2
votes

I am using Spark with Java 8. I have a dataframe where one of the columns contains a single mllib.linalg.Vector. I want to groupBy one of the other columns in the dataframe, say an ID column, and "collect_list" the feature vectors into a list. I'm getting the error below. I don't understand why. This is a generic operation, why does it care about the type of the data in the column? it works fine for scalar numbers, or strings, etc, but does not seem to work for mllib Vector. Is there a workaround this?, maybe another function other than collect_list()?

No handler for Hive udf class org.apache.hadoop.hive.ql.udf.generic.GenericUDAFCollectList because: org.apache.spark.mllib.linalg.VectorUDT@f71b0bce (of class org.apache.spark.mllib.linalg.VectorUDT)
1

1 Answers

1
votes

What is the Spark version you are using?

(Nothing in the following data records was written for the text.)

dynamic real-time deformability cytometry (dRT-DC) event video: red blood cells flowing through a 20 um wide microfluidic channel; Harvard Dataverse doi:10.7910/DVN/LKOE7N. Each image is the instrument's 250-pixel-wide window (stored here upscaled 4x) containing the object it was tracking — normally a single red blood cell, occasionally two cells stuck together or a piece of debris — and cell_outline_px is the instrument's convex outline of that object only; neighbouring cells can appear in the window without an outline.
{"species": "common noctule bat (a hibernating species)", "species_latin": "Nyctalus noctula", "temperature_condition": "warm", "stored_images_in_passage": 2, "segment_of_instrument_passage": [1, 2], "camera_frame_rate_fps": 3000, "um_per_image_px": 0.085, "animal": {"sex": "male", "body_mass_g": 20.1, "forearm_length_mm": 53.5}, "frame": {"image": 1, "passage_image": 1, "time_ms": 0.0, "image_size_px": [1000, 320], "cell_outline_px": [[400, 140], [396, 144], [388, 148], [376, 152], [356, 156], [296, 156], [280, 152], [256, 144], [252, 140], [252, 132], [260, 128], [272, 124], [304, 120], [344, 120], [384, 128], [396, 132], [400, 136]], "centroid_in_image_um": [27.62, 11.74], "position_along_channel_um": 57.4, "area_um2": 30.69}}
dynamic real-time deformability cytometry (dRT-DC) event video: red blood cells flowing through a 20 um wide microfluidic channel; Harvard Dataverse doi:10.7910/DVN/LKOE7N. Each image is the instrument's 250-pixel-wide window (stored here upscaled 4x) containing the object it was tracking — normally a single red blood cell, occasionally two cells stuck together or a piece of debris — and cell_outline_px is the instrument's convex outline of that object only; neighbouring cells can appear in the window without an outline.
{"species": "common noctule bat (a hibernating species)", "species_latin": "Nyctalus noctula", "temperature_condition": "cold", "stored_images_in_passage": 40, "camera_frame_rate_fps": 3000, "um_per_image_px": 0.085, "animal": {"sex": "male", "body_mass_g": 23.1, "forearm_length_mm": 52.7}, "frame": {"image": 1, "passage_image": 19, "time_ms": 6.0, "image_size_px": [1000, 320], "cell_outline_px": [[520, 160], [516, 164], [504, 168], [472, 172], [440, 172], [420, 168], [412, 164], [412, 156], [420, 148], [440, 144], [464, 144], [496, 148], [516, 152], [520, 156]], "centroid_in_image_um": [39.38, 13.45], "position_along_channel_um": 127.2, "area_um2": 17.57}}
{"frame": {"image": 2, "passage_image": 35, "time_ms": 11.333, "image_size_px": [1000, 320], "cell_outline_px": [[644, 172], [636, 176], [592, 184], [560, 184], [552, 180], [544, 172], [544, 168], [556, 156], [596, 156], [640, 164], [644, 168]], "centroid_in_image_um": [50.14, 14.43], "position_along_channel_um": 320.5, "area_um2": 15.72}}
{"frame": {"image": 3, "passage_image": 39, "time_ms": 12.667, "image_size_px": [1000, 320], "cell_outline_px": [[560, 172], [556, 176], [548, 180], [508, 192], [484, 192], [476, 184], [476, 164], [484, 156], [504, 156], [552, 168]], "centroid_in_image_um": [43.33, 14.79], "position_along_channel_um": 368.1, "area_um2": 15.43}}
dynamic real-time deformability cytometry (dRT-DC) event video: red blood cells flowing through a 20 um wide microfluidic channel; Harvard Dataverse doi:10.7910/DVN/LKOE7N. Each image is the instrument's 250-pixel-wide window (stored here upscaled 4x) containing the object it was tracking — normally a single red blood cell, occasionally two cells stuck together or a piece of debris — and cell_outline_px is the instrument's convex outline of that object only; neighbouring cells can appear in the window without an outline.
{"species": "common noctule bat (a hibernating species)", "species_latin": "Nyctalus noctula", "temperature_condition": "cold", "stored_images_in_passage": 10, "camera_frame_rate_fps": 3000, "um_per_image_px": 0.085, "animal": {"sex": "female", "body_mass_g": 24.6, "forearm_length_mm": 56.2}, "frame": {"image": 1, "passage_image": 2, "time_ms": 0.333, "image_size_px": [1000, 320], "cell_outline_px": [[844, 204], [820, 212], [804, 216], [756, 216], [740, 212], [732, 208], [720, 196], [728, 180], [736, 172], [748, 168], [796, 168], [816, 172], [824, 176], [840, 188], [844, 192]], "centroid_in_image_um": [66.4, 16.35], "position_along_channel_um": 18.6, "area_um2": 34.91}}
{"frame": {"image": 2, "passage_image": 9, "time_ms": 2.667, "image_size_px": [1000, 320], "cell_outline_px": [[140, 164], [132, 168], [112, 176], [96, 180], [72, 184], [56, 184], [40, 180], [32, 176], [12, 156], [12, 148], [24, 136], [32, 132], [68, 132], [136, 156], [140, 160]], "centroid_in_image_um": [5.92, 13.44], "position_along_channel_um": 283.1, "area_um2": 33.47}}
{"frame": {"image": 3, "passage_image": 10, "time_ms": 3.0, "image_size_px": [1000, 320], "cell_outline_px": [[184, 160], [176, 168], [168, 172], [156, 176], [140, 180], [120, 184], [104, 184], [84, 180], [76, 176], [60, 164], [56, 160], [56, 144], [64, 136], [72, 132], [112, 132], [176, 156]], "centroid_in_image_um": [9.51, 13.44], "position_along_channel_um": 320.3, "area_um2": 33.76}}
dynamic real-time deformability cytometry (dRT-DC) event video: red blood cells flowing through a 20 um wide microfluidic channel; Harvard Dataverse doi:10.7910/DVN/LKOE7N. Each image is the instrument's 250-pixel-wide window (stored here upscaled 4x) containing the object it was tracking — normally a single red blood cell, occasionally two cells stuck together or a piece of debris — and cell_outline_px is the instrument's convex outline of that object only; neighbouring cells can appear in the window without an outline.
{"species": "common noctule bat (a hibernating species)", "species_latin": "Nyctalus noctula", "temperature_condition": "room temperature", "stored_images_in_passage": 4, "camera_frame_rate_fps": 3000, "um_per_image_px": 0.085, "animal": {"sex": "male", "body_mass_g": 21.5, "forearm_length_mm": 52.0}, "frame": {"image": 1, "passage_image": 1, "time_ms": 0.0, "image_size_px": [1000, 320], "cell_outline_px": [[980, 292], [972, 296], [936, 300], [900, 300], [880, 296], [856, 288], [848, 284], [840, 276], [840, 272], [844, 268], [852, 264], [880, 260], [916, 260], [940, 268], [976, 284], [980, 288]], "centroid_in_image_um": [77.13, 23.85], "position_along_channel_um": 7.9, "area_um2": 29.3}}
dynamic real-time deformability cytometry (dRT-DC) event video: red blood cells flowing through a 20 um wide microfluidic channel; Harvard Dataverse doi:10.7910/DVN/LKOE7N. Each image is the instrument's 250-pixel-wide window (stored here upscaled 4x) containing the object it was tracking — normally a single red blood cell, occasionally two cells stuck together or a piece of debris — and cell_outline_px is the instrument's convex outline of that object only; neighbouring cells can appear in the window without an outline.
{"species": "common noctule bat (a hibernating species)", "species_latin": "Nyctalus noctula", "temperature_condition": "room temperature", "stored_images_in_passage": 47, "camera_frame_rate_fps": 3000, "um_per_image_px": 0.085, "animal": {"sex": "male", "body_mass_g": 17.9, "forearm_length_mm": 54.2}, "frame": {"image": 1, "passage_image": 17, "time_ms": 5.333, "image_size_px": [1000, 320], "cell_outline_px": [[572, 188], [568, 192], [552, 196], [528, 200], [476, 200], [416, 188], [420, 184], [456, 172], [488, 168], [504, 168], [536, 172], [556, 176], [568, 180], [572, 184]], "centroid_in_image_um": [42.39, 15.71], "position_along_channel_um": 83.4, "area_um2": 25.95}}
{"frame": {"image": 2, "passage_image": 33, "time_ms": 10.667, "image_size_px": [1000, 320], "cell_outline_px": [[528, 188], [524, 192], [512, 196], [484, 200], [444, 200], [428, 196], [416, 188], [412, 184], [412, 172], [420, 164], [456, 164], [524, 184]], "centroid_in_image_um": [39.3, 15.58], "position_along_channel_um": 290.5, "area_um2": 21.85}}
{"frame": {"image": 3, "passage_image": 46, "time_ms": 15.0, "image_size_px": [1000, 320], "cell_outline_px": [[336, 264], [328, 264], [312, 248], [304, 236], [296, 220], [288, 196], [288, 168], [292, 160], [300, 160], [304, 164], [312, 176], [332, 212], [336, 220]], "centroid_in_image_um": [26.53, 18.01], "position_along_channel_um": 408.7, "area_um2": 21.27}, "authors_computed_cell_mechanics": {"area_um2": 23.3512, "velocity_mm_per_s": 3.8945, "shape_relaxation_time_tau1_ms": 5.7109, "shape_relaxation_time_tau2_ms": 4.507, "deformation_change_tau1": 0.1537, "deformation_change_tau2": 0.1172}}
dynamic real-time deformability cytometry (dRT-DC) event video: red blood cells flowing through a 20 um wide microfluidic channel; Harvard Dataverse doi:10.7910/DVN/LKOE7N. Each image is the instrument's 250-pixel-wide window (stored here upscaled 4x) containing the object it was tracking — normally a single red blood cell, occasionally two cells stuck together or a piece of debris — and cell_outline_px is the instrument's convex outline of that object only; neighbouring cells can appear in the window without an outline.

With Spark 1.6.2, it throws same error you have mentioned but this is working fine with Spark 2.0.1. See the sample code and output below.

public class JavaVectorExample {
    public static void main(String[] args) {
    //SparkSession
    SparkSession spark = SparkSession
      .builder()
      .appName("JavaVectorExample")
      .master("local[2]")
      .getOrCreate();
    //schema
    StructType schema = createStructType(new StructField[]{
      createStructField("id", IntegerType, false),
      createStructField("label", DoubleType, false),
      createStructField("features", new VectorUDT(), false),
    });
    //dataset
    Row row1 = RowFactory.create(0, 1.0, Vectors.dense(0.0, 10.0, 0.5));
    Row row2 = RowFactory.create(1, 1.0, Vectors.dense(1.0, 10.5, 0.5));
    Row row3 = RowFactory.create(0, 1.5, Vectors.dense(0.0, 10.5, 1.0));
    Dataset<Row> dataset = spark.createDataFrame(Arrays.asList(row1,row2,row3), schema);
    dataset.printSchema();
    //groupby
    dataset.groupBy(col("id")).agg(collect_list(col("features"))).show(false);
    spark.stop();
  }
}

Here is the output.

+---+--------------------------------+
|id |collect_list(features)          |
+---+--------------------------------+
|1  |[[1.0,10.5,0.5]]                |
|0  |[[0.0,10.0,0.5], [0.0,10.5,1.0]]|
+---+--------------------------------+